(Sumber Gambar: Redaksi Kuliah Al Islam) |
Setiap membaca artikel kolom dari, Sukidi PhD (Cendekiawan Muhammadiyah, Pemikir Kebinekaan), selalu menawarkan gagasan yang sangat-sangat radikal, tajam, kritis dan bernas dalam membahas terkait isu-isu yang krusial berurat berakar mendarah daging menjadi penyakit-penyakit sosial, politik dan ekonomi yang menimpa kelakukan pejabat-pejabat publik dan politisi-politisi atau oknum brutalitas despotik yang menjabat dalam struktural lembaga pemerintahan birokrasi akibatnya merusak eksistensi, meruntuhkan pilar-pilar dasar dan falsafah serta cita-cita mulia para pendiri bangsa (foundhing fathers) negara Indonesia.

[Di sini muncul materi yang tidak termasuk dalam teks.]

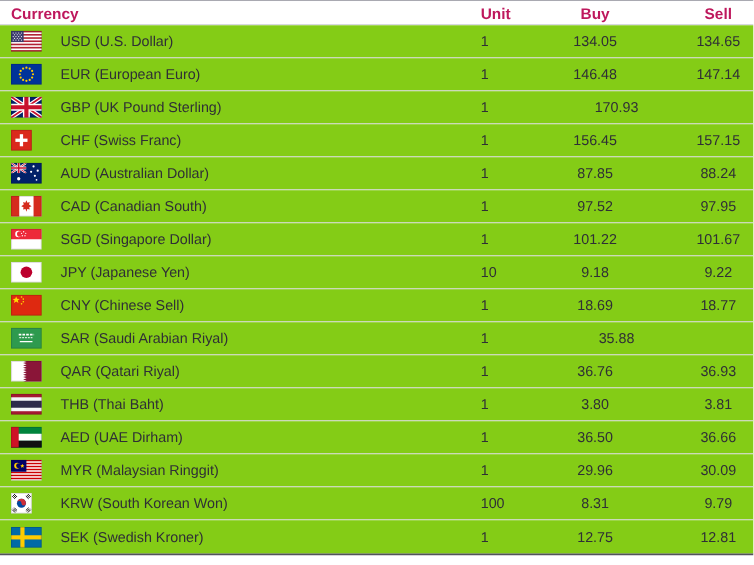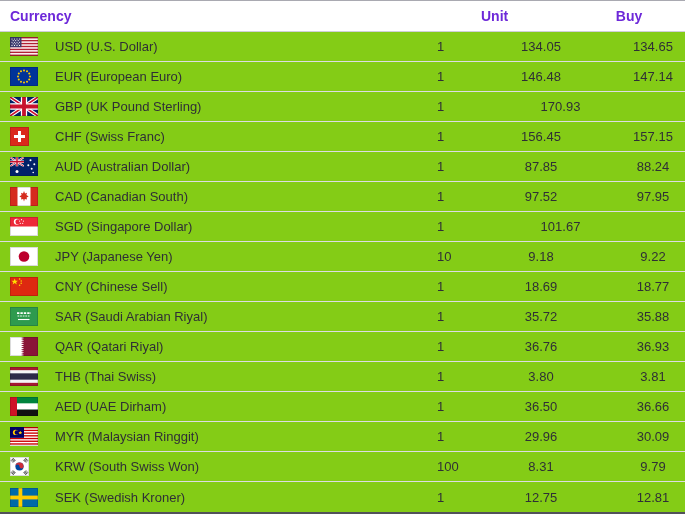--- a/index.html
+++ b/index.html
@@ -11,27 +11,26 @@
     border-top:1px solid #a9a9b1;
     border-bottom:2px solid #52525a;
     color:#2f2f36;
   }
   .row, .header-row{
     display:grid;
     grid-template-columns:427px 73px 90px 95px;
     align-items:center;
   }
   .header-row{
-    height:31px;
+    height:22px;
     background:#ffffff;
     border-bottom:1px solid #cfcfd8;
     font-size:14px;
     font-weight:700;
-    color:#6d28d9;
-    gap:44px;
+    color:#be185d;
   }
   .row{
     height:30px;
     background:#84cc16;
     border-bottom:1px solid #dcdce2;
     font-size:13px;
   }
   .row:last-child{ border-bottom:none; }
 
   .cell{ display:flex; align-items:center; height:100%; }
@@ -230,20 +229,21 @@
               <circle cx="13.4" cy="4.1" r=".6"></circle>
               <circle cx="12.7" cy="6.3" r=".6"></circle>
               <circle cx="10.3" cy="6.3" r=".6"></circle>
               <circle cx="9.6" cy="4.1" r=".6"></circle>
             </g>
           </svg>
         </span>
       <span>SGD (Singapore Dollar)</span>
     </div>
     <div class="cell c-unit">1</div>
+    <div class="cell c-buy">101.22</div>
     <div class="cell c-sell">101.67</div>
   </div>
 
   <div class="row">
     <div class="cell c-currency">
       <span class="flag">
           <svg viewBox="0 0 28 19">
             <rect width="28" height="19" fill="#fff"></rect>
             <circle cx="14" cy="9.5" r="5.3" fill="#BC002D"></circle>
           </svg>
@@ -284,21 +284,20 @@
             <g stroke="#fff">
               <path d="M7,6.2 h14" stroke-width="1.7" stroke-dasharray="2.4 1"></path>
               <path d="M7.5,9 h12" stroke-width=".9" stroke-dasharray="1.8 .8"></path>
               <path d="M8,12.5 h11.5" stroke-width="1.1"></path>
             </g>
           </svg>
         </span>
       <span>SAR (Saudi Arabian Riyal)</span>
     </div>
     <div class="cell c-unit">1</div>
-    <div class="cell c-buy">35.72</div>
     <div class="cell c-sell">35.88</div>
   </div>
 
   <div class="row">
     <div class="cell c-currency">
       <span class="flag">
           <svg viewBox="0 0 28 19">
             <rect width="28" height="19" fill="#fff"></rect>
             <path fill="#8A1538" d="M28,0 H11 L14.2,1.05 11,2.11 14.2,3.17 11,4.22 14.2,5.28 11,6.33 14.2,7.39 11,8.44 14.2,9.5 11,10.56 14.2,11.61 11,12.67 14.2,13.72 11,14.78 14.2,15.83 11,16.89 14.2,17.94 11,19 H28 Z"></path>
           </svg>
@@ -312,21 +311,21 @@
 
   <div class="row">
     <div class="cell c-currency">
       <span class="flag">
           <svg viewBox="0 0 28 19">
             <rect width="28" height="19" fill="#A51931"></rect>
             <rect y="3.17" width="28" height="12.66" fill="#F4F5F8"></rect>
             <rect y="6.33" width="28" height="6.34" fill="#2D2A4A"></rect>
           </svg>
         </span>
-      <span>THB (Thai Swiss)</span>
+      <span>THB (Thai Baht)</span>
     </div>
     <div class="cell c-unit">1</div>
     <div class="cell c-buy">3.80</div>
     <div class="cell c-sell">3.81</div>
   </div>
 
   <div class="row">
     <div class="cell c-currency">
       <span class="flag">
           <svg viewBox="0 0 28 19">
@@ -386,21 +385,21 @@
               </g>
               <g transform="translate(3.3,15.7) rotate(45)">
                 <path d="M-1.8,-1.3 h3.6 M-1.8,0 h3.6 M-1.8,1.3 h3.6"></path>
               </g>
               <g transform="translate(15.7,15.7) rotate(-45)">
                 <path d="M-1.8,-1.3 h3.6 M-1.8,0 h3.6 M-1.8,1.3 h3.6"></path>
               </g>
             </g>
           </svg>
         </span>
-      <span>KRW (South Swiss Won)</span>
+      <span>KRW (South Korean Won)</span>
     </div>
     <div class="cell c-unit">100</div>
     <div class="cell c-buy">8.31</div>
     <div class="cell c-sell">9.79</div>
   </div>
 
   <div class="row">
     <div class="cell c-currency">
       <span class="flag">
           <svg viewBox="0 0 28 19">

Saat ini, tokoh-tokoh cendekiawan intelektual bahkan politisi sedang ramai berbicara topik yang sangat krusial, terkait pengisian formasi jabatan kabinet, rezim pemerintahan kini. Namun, fenomena yang terjadi saat ini pengisian jabatan kabinet, menteri dan komisaris serta lembaga-lembaga strategis hanya memilih menempati posisi berdasar pada balas jasa, tokoh-tokoh politisi-politisi dan yang berjuang, berkeringat, dan berkumpus lumus saat kontestasi pemilu. Selain itu, kedudukan ulama, cendekiawan intelektual, dan kaum aktivis pro demokrasi reformasi cenderung mendapat tekanan, diskriminasi dan bahkan alienasi akibat rezim despotik yang menyelenggarakan birokrasi pemerintah secara sewenang-wenang, semena-mena dan otoritarian dan tirani populis.
Sukidi, Hukum dan Tirani Kekuasaan
Sukidi Mulyadi PhD, adalah seorang tokoh Cendekiawan Muhammadiyah, Intelektual Muslim, lulusan Harvard University. Selalu luar biasa top radikal kritis, tajam, jelas dan bernas tanpa tende aling-aling bahasa koreksi dan solusi atas fenomena bernegara. Selalu senang bercampur haru setiap kali membaca, menyimak dan menelaah uraian gagasan melalui artikel kolom di lini masa media sosial. Setiap penuangan gagasannya nampak jernih dari lubuk hati, bersuara dari panggilan keresahan seorang intelektual independen yang bersuara untuk kepentingan nasib hajat hidup warga, yang menderita diskriminasi hukum oleh aparat penegak hukum, meringis terpojok akibat minimnya akses pendidikan, agama dan budaya, dan mendengar nadi hati nurani warga masyarakat yang meminta keadilan, kedamaian dan seluruh kebutuhan hajat hidup sehari-hari.
Sukidi PhD, seorang Pemikir Kebangsaan. Beliau nyaris seorang diri, intelektual mandiri independen, yang masih peduli kritis dan konstruktif dalam mengawal amati setiap kondisi gejolak pergolakan berbagai aspek kehidupan beragama bermasyarakat dan bernegara masa kini, di kala intelektual-intelektual yang lainnya masih menjilat mendekati ke pusaran kekuasaan, mengemis akses ekonomi dan bisnis, lebih-lebih menjaga posisi jabatan sesaat dengan mengorbankan harta bahkan nyawa sekalipun, serta masih mencari celah lahan-lahan basah, berkutat dengan pembelaan kepentingan organisasi dan segelintir kroninya.
Beliau terketuk akal budi dan hati nuraninya untuk mengkritisi, mengoreksi dan menggugah nalar kelakuan pejabat-pejabat publik berwatak diktator, brutalitas, penindas, dan otoriter sewenang-wenang, semena-mena berdasarkan selera suka-suka juga tebang pilih, dalam menyelenggarakan kekuasaan pemerintah, menegakkan hukum secara despotik tiranik menyasar, membidik dan bahkan membunuh setiap lawan-lawan atau musuh politik yang bersebrangan dengan rezim. Hukum dijadikan sebagai alat senjata politik kekuasaan, hukum dijadikan sebagai alat sandera politik. Hukum dijadikan sebagai tameng imunitas atas perbuatan sewenang wenang rezim, lalu dijadikan panah misterius bagi setiap tokoh-tokoh politik, intelektual cendekiawan kritis dan warga masyarakat yang aktif aspiratif menuntut hak-hak sosial politik dalam aktivitas kehidupan sehari-hari.